### [Texto de leitura]
A lei dos solos e os conflitos de interesse: da primeira baixa à queda do Governo
O Governo de Luís Montenegro resiste às polémicas na Saúde, na Educação e na Administração Interna e está intacto durante quase dez meses. A primeira baixa é Hernâni Dias, então secretário de Estado da Administração local e Ordenamento do Território.
Uma investigação da RTP revela que Hernâni Dias criou duas empresas que podem vir a beneficiar com a nova lei dos solos, uma lei feita por um ministério do qual o secretário de Estado fazia parte. O mesmo canal revela ainda que Hernâni Dias está a ser investigado por suspeita de fraude com fundos europeus quando era autarca de Bragança.
Para “proteger” o Executivo, Hernâni Dias acaba por apresentar a demissão a Luís Montenegro que, por sua vez, aceita e sublinha “o desprendimento subjacente à decisão pessoal” do governante.
Dois meses depois, o PS considera que há um caso “muito semelhante”, desta vez com a empresa familiar de Luís Montenegro.
A polémica começa a 15 de fevereiro, quando o jornal Correio da Manhã avança que a família de Luís Montenegro é detentora de uma empresa imobiliária. A controvérsia está, precisamente, no objeto social muito abrangente da empresa, que prevê a prestação de serviços de “consultoria de gestão, orientação e assistência operacional às empresas ou a organismos (inclui públicos) em matérias muito diversas”, como “o comércio e a gestão de bens imóveis, próprios e de terceiros, incluindo a aquisição para revenda, arrendamento e outras formas de exploração económica”. Prevê igualmente a “exploração agrícola, turística e empresarial, a exploração de recursos naturais e produção agrícola, predominantemente vitivinícola”. Aponta-se, assim, um potencial conflito de interesses, tendo em conta as alterações à lei dos solos, promovidas pelo Governo. Essas alterações permitem, entre outros aspetos, a reclassificação de solos rústicos para solo urbano, desde que para fins de habitação ou conexos.

### [Tarefa a realizar]
Reproduz sem alterações o trecho do texto sobre a lei dos solos que vai de "Uma investigação da" até "autarca de Bragança.", incluindo estas últimas palavras. As linhas não têm aqui qualquer papel.

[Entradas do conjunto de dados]
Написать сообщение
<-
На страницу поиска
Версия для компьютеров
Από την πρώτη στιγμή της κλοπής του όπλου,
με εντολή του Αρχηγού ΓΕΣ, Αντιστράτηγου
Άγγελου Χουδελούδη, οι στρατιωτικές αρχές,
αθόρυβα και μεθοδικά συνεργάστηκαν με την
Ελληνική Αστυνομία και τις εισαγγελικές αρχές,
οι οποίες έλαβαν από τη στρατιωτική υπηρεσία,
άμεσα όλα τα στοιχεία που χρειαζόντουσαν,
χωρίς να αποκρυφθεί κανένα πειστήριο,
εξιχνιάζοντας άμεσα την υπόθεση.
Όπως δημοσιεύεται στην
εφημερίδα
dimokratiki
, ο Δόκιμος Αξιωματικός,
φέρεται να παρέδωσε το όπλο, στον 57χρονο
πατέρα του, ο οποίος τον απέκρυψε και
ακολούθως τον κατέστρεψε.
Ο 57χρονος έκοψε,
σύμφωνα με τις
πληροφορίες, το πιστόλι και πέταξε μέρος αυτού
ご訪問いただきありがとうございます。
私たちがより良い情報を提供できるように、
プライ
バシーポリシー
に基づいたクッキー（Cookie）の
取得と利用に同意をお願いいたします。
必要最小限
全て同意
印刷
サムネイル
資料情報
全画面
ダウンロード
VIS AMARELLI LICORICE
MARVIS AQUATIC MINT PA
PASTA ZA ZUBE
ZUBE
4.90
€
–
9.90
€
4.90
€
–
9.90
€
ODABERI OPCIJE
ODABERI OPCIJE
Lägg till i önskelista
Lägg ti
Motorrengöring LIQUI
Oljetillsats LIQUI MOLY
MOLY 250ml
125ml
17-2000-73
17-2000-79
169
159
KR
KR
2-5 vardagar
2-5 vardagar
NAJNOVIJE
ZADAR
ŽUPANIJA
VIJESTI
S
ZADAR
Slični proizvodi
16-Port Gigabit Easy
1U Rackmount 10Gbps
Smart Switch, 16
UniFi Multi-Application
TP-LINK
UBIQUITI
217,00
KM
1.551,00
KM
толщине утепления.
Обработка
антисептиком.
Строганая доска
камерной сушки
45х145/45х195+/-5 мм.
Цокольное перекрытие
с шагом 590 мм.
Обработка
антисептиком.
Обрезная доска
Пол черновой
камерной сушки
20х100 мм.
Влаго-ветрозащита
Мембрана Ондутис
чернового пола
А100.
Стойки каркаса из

### [Resposta escrita]
Uma investigação da RTP revela que Hernâni Dias criou duas empresas que podem vir a beneficiar com a nova lei dos solos, uma lei feita por um ministério do qual o secretário de Estado fazia parte. O mesmo canal revela ainda que Hernâni Dias está a ser investigado por suspeita de fraude com fundos europeus quando era autarca de Bragança.